- _What is required_
Rewrite the data from the line containing "Required after each" through the line containing "826.6], [0, 0, 1]] dist [-0.002065, 0.001104]", substituting "upper-left" for "top-left" and keeping everything else the same. Leave the pictures out of your answer.

- _Provided records_

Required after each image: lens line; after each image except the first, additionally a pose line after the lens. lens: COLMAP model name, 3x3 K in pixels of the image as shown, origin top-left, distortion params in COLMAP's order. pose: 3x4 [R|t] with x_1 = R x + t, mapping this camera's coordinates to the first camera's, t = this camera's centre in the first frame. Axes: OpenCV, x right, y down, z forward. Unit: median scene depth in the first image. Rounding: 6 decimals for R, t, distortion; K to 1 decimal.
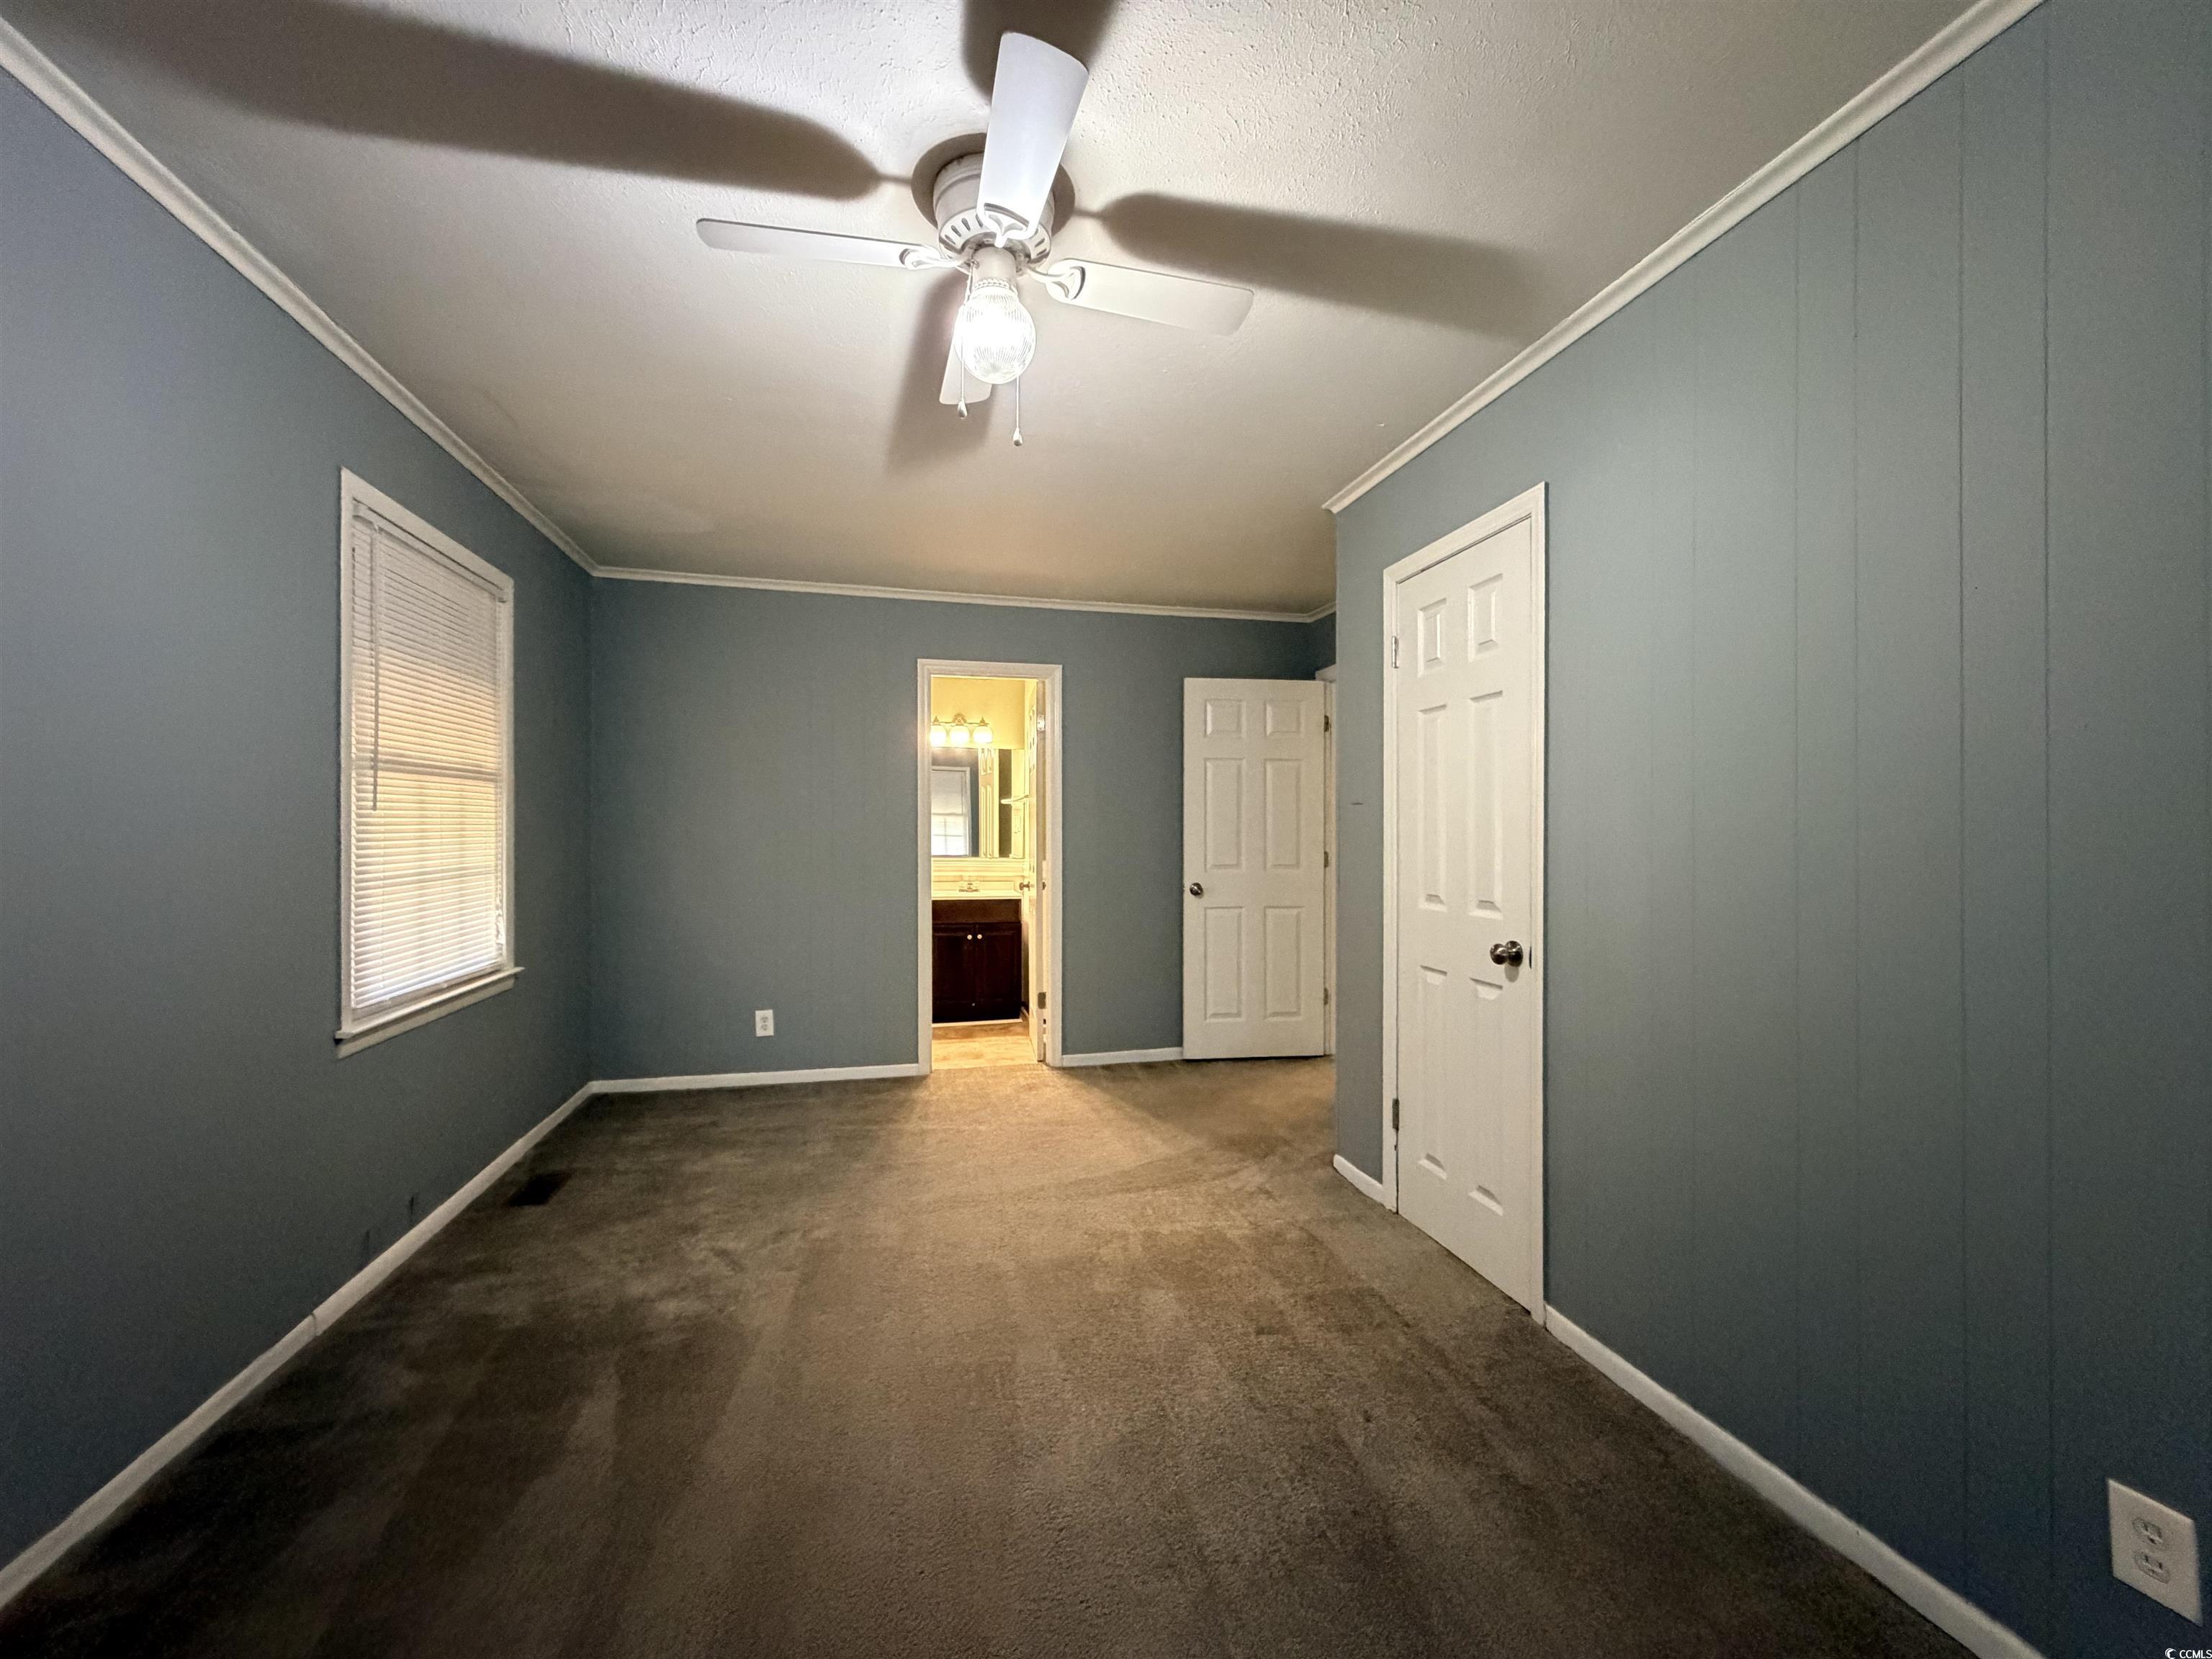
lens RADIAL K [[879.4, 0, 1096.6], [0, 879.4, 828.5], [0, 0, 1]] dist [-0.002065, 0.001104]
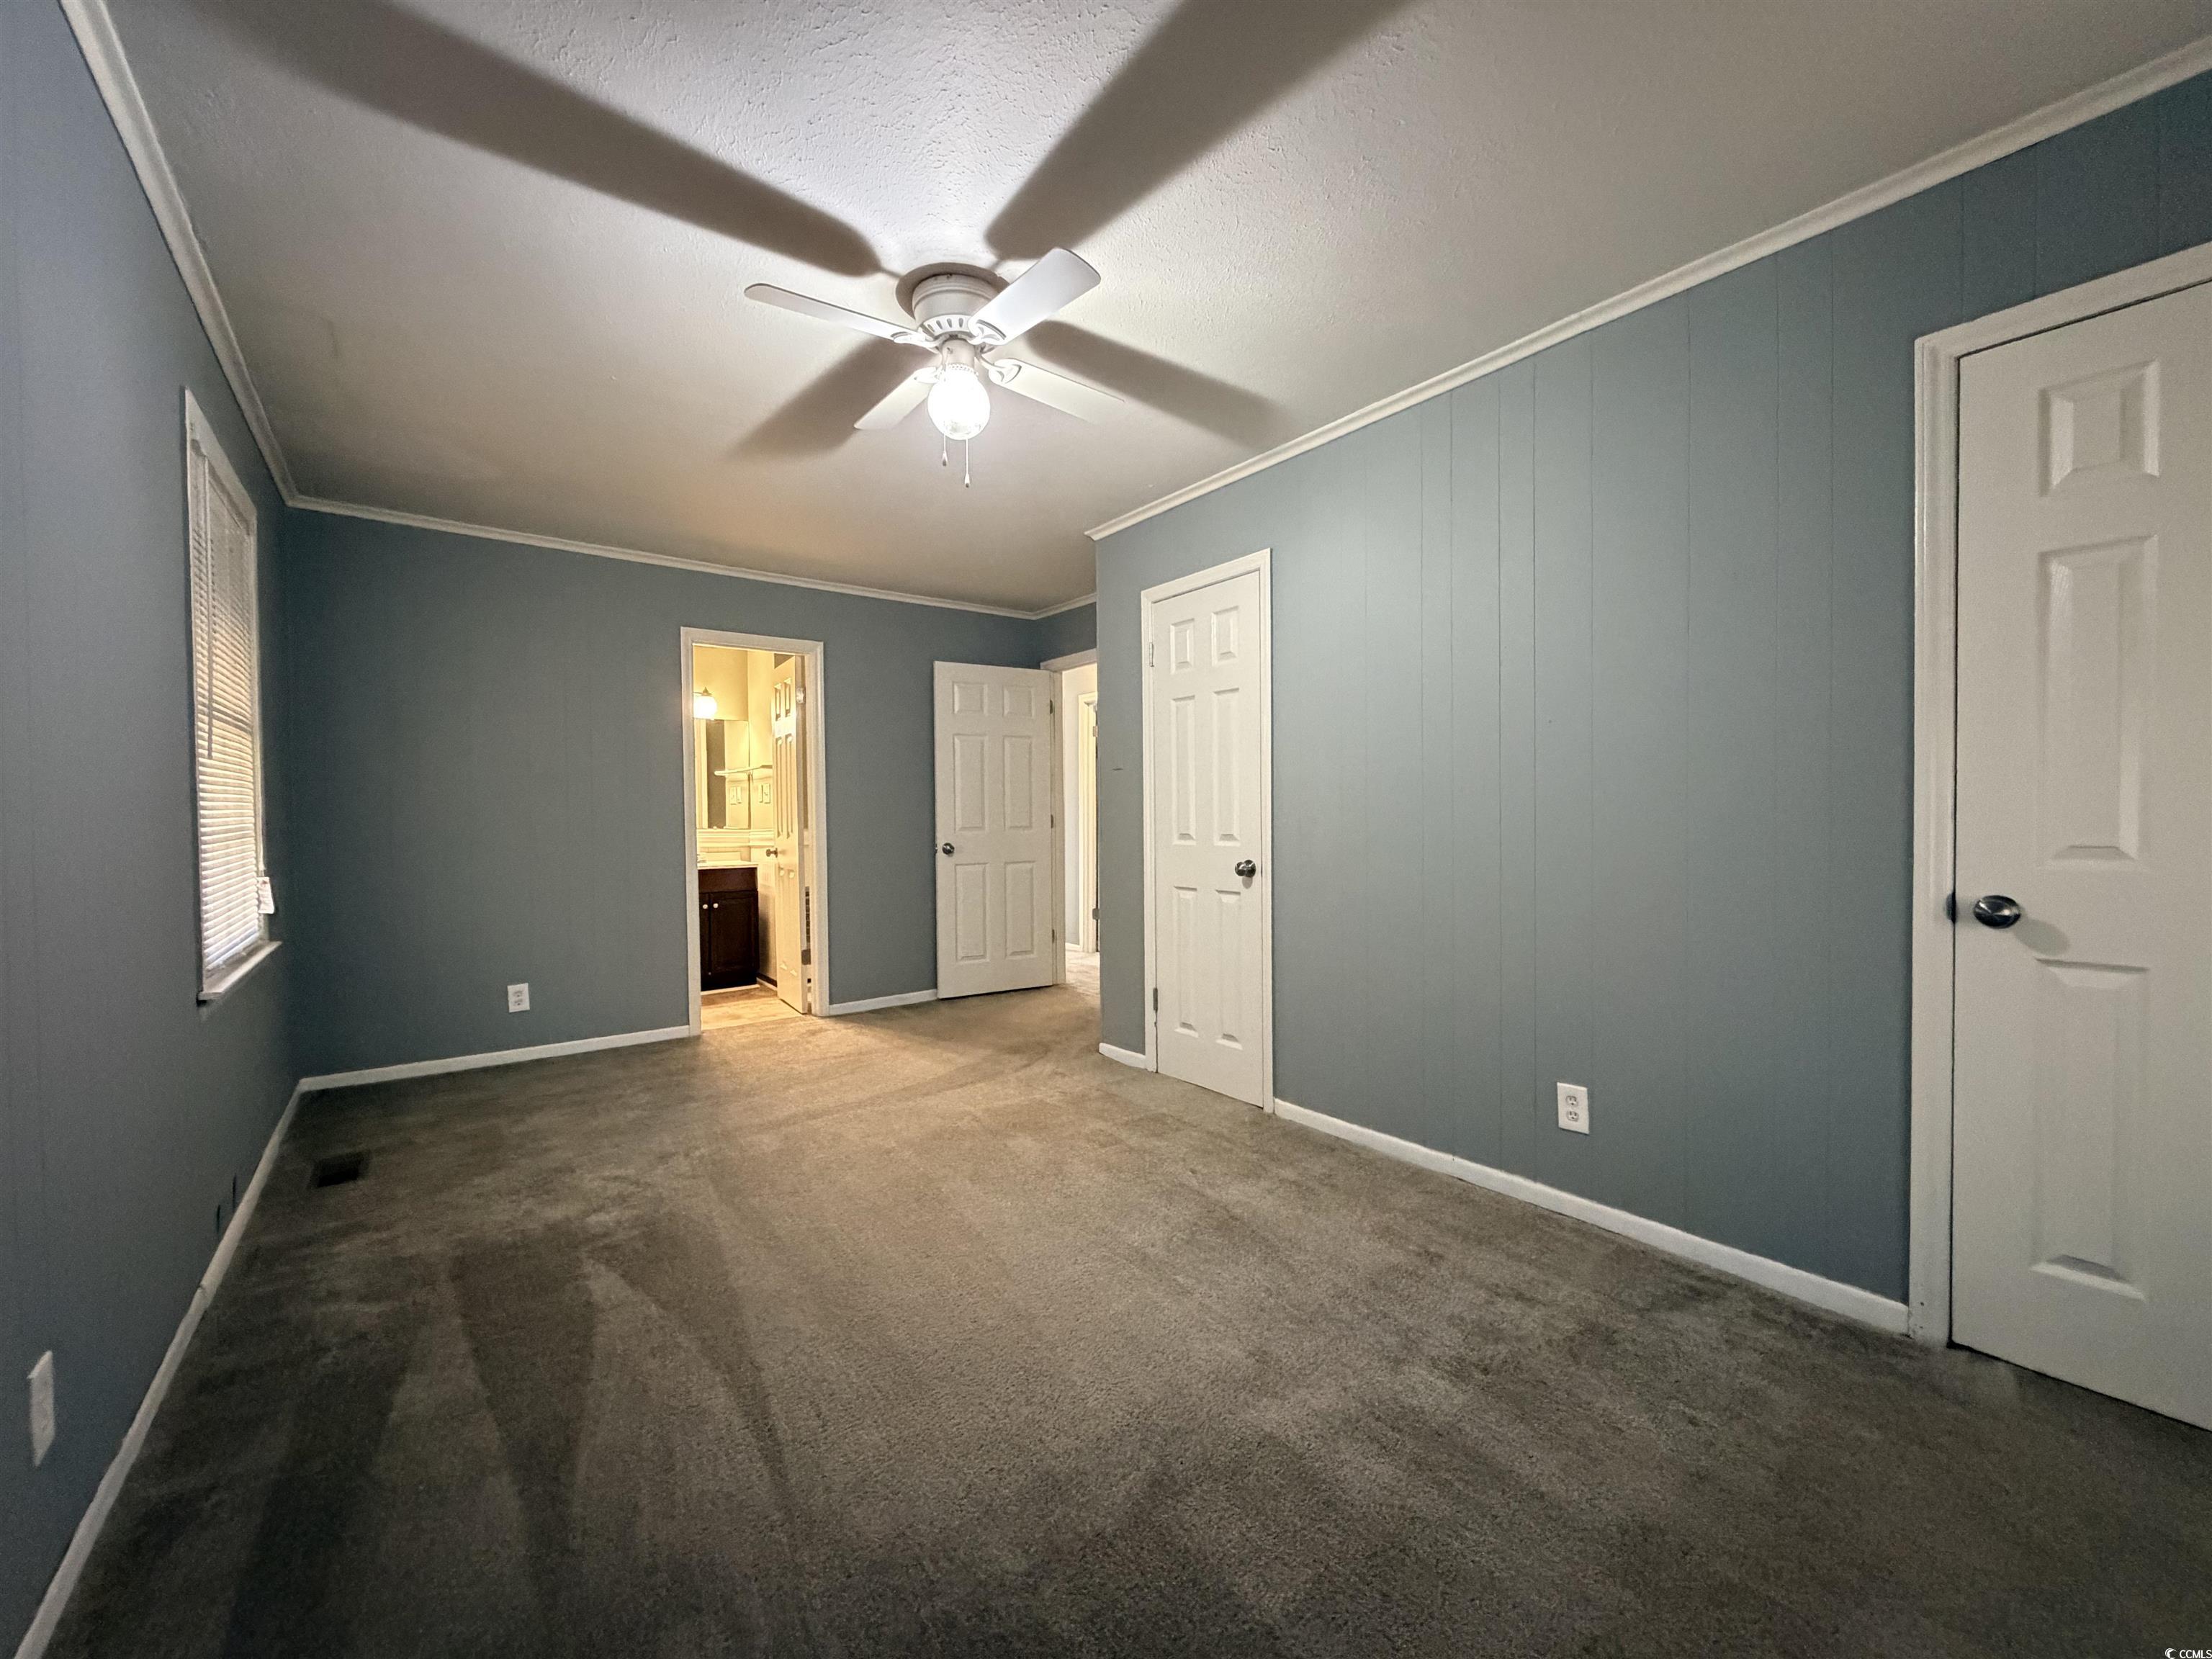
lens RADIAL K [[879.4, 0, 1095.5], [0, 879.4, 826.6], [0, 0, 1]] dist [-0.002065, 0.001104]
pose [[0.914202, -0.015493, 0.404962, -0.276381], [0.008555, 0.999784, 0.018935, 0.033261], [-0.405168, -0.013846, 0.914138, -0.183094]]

...

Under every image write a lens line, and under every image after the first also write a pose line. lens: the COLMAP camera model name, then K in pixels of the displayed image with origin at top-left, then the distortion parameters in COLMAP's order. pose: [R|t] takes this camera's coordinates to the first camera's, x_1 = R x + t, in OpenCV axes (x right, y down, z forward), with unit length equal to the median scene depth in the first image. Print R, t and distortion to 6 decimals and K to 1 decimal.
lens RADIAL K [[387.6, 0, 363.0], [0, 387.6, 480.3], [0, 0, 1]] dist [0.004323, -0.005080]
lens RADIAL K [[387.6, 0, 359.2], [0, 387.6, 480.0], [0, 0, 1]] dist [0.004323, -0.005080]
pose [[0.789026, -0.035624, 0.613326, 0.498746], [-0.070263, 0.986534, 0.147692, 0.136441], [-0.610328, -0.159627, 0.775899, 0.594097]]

- _Exercise result_
Required after each image: lens line; after each image except the first, additionally a pose line after the lens. lens: COLMAP model name, 3x3 K in pixels of the image as shown, origin upper-left, distortion params in COLMAP's order. pose: 3x4 [R|t] with x_1 = R x + t, mapping this camera's coordinates to the first camera's, t = this camera's centre in the first frame. Axes: OpenCV, x right, y down, z forward. Unit: median scene depth in the first image. Rounding: 6 decimals for R, t, distortion; K to 1 decimal.
lens RADIAL K [[879.4, 0, 1096.6], [0, 879.4, 828.5], [0, 0, 1]] dist [-0.002065, 0.001104]
lens RADIAL K [[879.4, 0, 1095.5], [0, 879.4, 826.6], [0, 0, 1]] dist [-0.002065, 0.001104]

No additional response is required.